The rath was collapsed and packed away, and Cru led Padrec to the new horse saddled for him. The animal was coal black in the early light, a fine gelding with steady nerves, not too skittish at the wild smell of fhain ponies. An army horse from one of the Wall forts, Padrec guessed.
"Taken from Roman-men by Venicones," Cru informed him, adding that all knew what a dishonest lot Venicones were. "A takes so much must have a word for it. A steal anything not tied down."
"Indeed, a brutish and unprincipled race," Padrec agreed with the beginnings of tact. "Help me up, Cru."
When he asked for his crutches to be passed up, Cru only broke them across his knee. "Padrec must be strong as fhain. Like Salmon—move or die."
"Well, I guess I don't need them that much."
"Yah, Padrec."
Silhouetted against the morning, Dorelei looked back to where their rath had stood. ' 'The blessing of Mother and Lugh on this pasture. Better grass for next fhain."
When the sun rose, Padrec knew they were traveling northeast. As they progressed under the brilliant September sunshine, they passed through brief rain showers that barely smudged the azure sky before they ceased. As the
Venicone foothills steepened into mountains, the weather chilled and darkened.
Padrec tired rapidly. When Faerie moved, they moved fast, the ponies sure-footed as goats, with a unique gait between a walk and a trot. His larger mount winded long before the others, and it was obvious why fhain sheep were so tough and wiry, living all their lives on hilltops and crags. The reason for lack of cattle among Prydn was equally clear. Compared to these rugged sheep, kine were fragile creatures that needed much pampering and lusher grass.

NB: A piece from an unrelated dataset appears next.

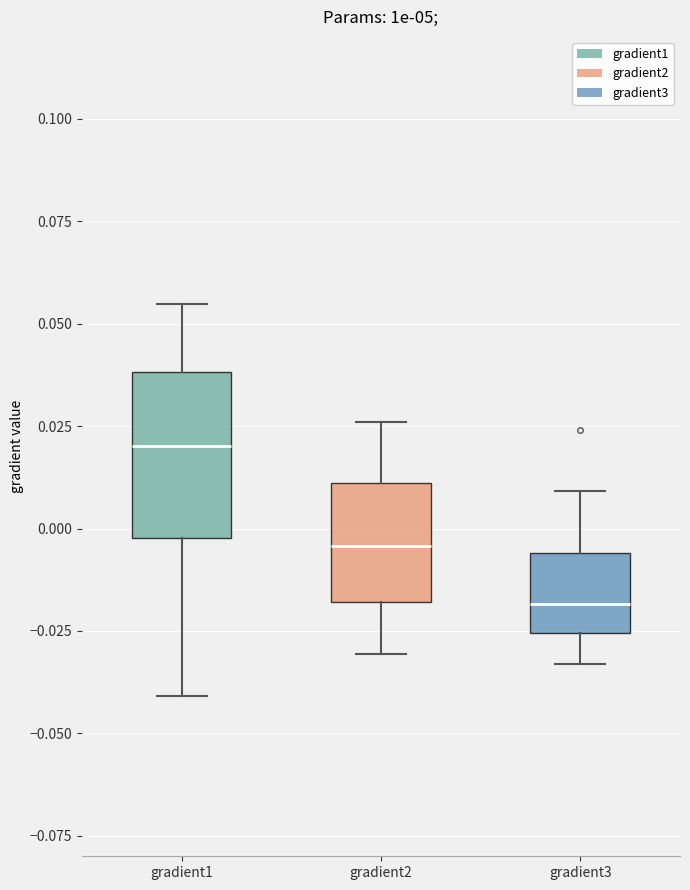

Reading left to right, transcribe this box plot: for each box, give where its median line is, the range the box spans, and where its two whiskers end, as read against the y-axis. The values are not printed on the chart, so give them approximately, as read against the axis.

gradient1: median 0.020, box 0.000 to 0.040, whiskers -0.040 to 0.055
gradient2: median -0.005, box -0.020 to 0.010, whiskers -0.030 to 0.025
gradient3: median -0.020, box -0.025 to -0.005, whiskers -0.035 to 0.010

Guenloie and her husbands brought up the flock in the rear, Rof bounding furiously back and forth in a continual pendulum, nipping at strays, ears pricked up, nose to the ground for any suspicious scent like Tod-Lowery or his vixen.
Villages were distant and rarely sighted. Riding with Cru, Padrec saw the small stockade in the valley to the west of their ridge. "What people are those?"
"Taixali. Cruel folk. Like bear. Sometimes peaceful, sometimes not."
Another look told Padrec more than he wanted to know about Taixali Picts. Far as they were, he could see the human bodies hanging from a rack at the gate. But then something else caught his attention. A horse and rider trotted out the stockade gate, paused for a moment as the rider searched the high ground in their direction, then galloped toward the wooded slope.
"Who's that coming, I wonder?"
"Woman," Cru said.
Lost now in a patch of fir, the rider was too far for definition. "How can you tell?"
"Tallfolk do nae run to meet Prydn unless a need magic," Cru stated with cold amusement. "Oh, then will promise much and even keep a's promise on a good day. When Lugh Sun rises in the west. See where a comes, Padrec: woman and bairn."
The rider broke out of the stand of fir trees, much closer now, a woman with a child slung on her back.
Dorelei halted fhain as the woman pulled up the horse at a wary distance, dismounted, and took the child from her back. A red-haired woman with peculiarly protruding eyes and a nervous manner. The kind with humors in her body never far from hysteria, Padrec knew. She would not come close to Dorelei but held up the child, her eyes bulging at Gern-y-fhain.
"Faerie queen, I saw you coming along the ridge."
"Did nae come in night-secret," Dorelei allowed stiffly. "Why dost stop us?"